Materials provided ->
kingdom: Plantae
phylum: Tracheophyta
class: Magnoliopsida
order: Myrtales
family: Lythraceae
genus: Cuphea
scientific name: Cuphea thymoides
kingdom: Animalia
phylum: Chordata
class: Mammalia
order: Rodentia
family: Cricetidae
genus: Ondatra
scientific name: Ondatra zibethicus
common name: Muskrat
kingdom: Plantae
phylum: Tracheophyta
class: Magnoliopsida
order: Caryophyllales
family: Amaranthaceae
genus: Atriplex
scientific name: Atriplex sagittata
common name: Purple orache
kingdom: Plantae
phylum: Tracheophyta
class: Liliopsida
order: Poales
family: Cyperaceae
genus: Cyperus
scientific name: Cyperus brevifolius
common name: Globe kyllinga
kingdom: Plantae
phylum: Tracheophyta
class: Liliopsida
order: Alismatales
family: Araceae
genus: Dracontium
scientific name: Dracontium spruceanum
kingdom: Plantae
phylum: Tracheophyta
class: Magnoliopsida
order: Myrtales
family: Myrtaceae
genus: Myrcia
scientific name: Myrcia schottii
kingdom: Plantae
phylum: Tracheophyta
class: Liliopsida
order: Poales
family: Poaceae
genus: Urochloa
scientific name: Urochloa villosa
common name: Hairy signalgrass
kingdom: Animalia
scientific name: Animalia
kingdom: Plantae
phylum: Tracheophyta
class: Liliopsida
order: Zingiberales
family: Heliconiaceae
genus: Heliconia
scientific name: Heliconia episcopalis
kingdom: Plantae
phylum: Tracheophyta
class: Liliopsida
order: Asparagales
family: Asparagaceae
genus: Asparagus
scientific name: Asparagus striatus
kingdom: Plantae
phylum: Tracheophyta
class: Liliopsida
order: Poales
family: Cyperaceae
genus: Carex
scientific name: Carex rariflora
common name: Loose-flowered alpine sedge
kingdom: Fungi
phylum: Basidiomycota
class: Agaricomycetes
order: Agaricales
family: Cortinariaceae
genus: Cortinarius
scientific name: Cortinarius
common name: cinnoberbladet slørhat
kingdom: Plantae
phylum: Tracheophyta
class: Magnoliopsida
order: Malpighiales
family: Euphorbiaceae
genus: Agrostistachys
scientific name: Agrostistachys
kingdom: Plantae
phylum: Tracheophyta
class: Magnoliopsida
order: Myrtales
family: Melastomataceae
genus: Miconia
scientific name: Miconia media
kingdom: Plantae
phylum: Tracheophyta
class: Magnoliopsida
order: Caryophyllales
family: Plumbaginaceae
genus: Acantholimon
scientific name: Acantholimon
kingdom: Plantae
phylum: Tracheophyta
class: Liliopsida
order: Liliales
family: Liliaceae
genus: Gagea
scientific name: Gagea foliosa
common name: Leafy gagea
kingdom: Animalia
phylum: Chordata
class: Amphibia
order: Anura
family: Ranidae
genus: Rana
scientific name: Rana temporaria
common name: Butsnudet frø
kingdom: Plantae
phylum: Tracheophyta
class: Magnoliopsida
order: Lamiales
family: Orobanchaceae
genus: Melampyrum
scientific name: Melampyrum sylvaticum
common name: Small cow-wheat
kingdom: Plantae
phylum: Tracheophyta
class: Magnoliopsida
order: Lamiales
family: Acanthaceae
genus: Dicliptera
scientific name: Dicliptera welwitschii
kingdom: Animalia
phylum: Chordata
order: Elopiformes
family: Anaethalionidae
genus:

What you will do -> Please set out every line of the data above as a Markdown table with two columns, "Row" for the row number and "Entry" for the line itself, leaving out any blank lines.

Written response ->
| Row | Entry |
|---|---|
| 1 | kingdom: Plantae |
| 2 | phylum: Tracheophyta |
| 3 | class: Magnoliopsida |
| 4 | order: Myrtales |
| 5 | family: Lythraceae |
| 6 | genus: Cuphea |
| 7 | scientific name: Cuphea thymoides |
| 8 | kingdom: Animalia |
| 9 | phylum: Chordata |
| 10 | class: Mammalia |
| 11 | order: Rodentia |
| 12 | family: Cricetidae |
| 13 | genus: Ondatra |
| 14 | scientific name: Ondatra zibethicus |
| 15 | common name: Muskrat |
| 16 | kingdom: Plantae |
| 17 | phylum: Tracheophyta |
| 18 | class: Magnoliopsida |
| 19 | order: Caryophyllales |
| 20 | family: Amaranthaceae |
| 21 | genus: Atriplex |
| 22 | scientific name: Atriplex sagittata |
| 23 | common name: Purple orache |
| 24 | kingdom: Plantae |
| 25 | phylum: Tracheophyta |
| 26 | class: Liliopsida |
| 27 | order: Poales |
| 28 | family: Cyperaceae |
| 29 | genus: Cyperus |
| 30 | scientific name: Cyperus brevifolius |
| 31 | common name: Globe kyllinga |
| 32 | kingdom: Plantae |
| 33 | phylum: Tracheophyta |
| 34 | class: Liliopsida |
| 35 | order: Alismatales |
| 36 | family: Araceae |
| 37 | genus: Dracontium |
| 38 | scientific name: Dracontium spruceanum |
| 39 | kingdom: Plantae |
| 40 | phylum: Tracheophyta |
| 41 | class: Magnoliopsida |
| 42 | order: Myrtales |
| 43 | family: Myrtaceae |
| 44 | genus: Myrcia |
| 45 | scientific name: Myrcia schottii |
| 46 | kingdom: Plantae |
| 47 | phylum: Tracheophyta |
| 48 | class: Liliopsida |
| 49 | order: Poales |
| 50 | family: Poaceae |
| 51 | genus: Urochloa |
| 52 | scientific name: Urochloa villosa |
| 53 | common name: Hairy signalgrass |
| 54 | kingdom: Animalia |
| 55 | scientific name: Animalia |
| 56 | kingdom: Plantae |
| 57 | phylum: Tracheophyta |
| 58 | class: Liliopsida |
| 59 | order: Zingiberales |
| 60 | family: Heliconiaceae |
| 61 | genus: Heliconia |
| 62 | scientific name: Heliconia episcopalis |
| 63 | kingdom: Plantae |
| 64 | phylum: Tracheophyta |
| 65 | class: Liliopsida |
| 66 | order: Asparagales |
| 67 | family: Asparagaceae |
| 68 | genus: Asparagus |
| 69 | scientific name: Asparagus striatus |
| 70 | kingdom: Plantae |
| 71 | phylum: Tracheophyta |
| 72 | class: Liliopsida |
| 73 | order: Poales |
| 74 | family: Cyperaceae |
| 75 | genus: Carex |
| 76 | scientific name: Carex rariflora |
| 77 | common name: Loose-flowered alpine sedge |
| 78 | kingdom: Fungi |
| 79 | phylum: Basidiomycota |
| 80 | class: Agaricomycetes |
| 81 | order: Agaricales |
| 82 | family: Cortinariaceae |
| 83 | genus: Cortinarius |
| 84 | scientific name: Cortinarius |
| 85 | common name: cinnoberbladet slørhat |
| 86 | kingdom: Plantae |
| 87 | phylum: Tracheophyta |
| 88 | class: Magnoliopsida |
| 89 | order: Malpighiales |
| 90 | family: Euphorbiaceae |
| 91 | genus: Agrostistachys |
| 92 | scientific name: Agrostistachys |
| 93 | kingdom: Plantae |
| 94 | phylum: Tracheophyta |
| 95 | class: Magnoliopsida |
| 96 | order: Myrtales |
| 97 | family: Melastomataceae |
| 98 | genus: Miconia |
| 99 | scientific name: Miconia media |
| 100 | kingdom: Plantae |
| 101 | phylum: Tracheophyta |
| 102 | class: Magnoliopsida |
| 103 | order: Caryophyllales |
| 104 | family: Plumbaginaceae |
| 105 | genus: Acantholimon |
| 106 | scientific name: Acantholimon |
| 107 | kingdom: Plantae |
| 108 | phylum: Tracheophyta |
| 109 | class: Liliopsida |
| 110 | order: Liliales |
| 111 | family: Liliaceae |
| 112 | genus: Gagea |
| 113 | scientific name: Gagea foliosa |
| 114 | common name: Leafy gagea |
| 115 | kingdom: Animalia |
| 116 | phylum: Chordata |
| 117 | class: Amphibia |
| 118 | order: Anura |
| 119 | family: Ranidae |
| 120 | genus: Rana |
| 121 | scientific name: Rana temporaria |
| 122 | common name: Butsnudet frø |
| 123 | kingdom: Plantae |
| 124 | phylum: Tracheophyta |
| 125 | class: Magnoliopsida |
| 126 | order: Lamiales |
| 127 | family: Orobanchaceae |
| 128 | genus: Melampyrum |
| 129 | scientific name: Melampyrum sylvaticum |
| 130 | common name: Small cow-wheat |
| 131 | kingdom: Plantae |
| 132 | phylum: Tracheophyta |
| 133 | class: Magnoliopsida |
| 134 | order: Lamiales |
| 135 | family: Acanthaceae |
| 136 | genus: Dicliptera |
| 137 | scientific name: Dicliptera welwitschii |
| 138 | kingdom: Animalia |
| 139 | phylum: Chordata |
| 140 | order: Elopiformes |
| 141 | family: Anaethalionidae |
| 142 | genus: |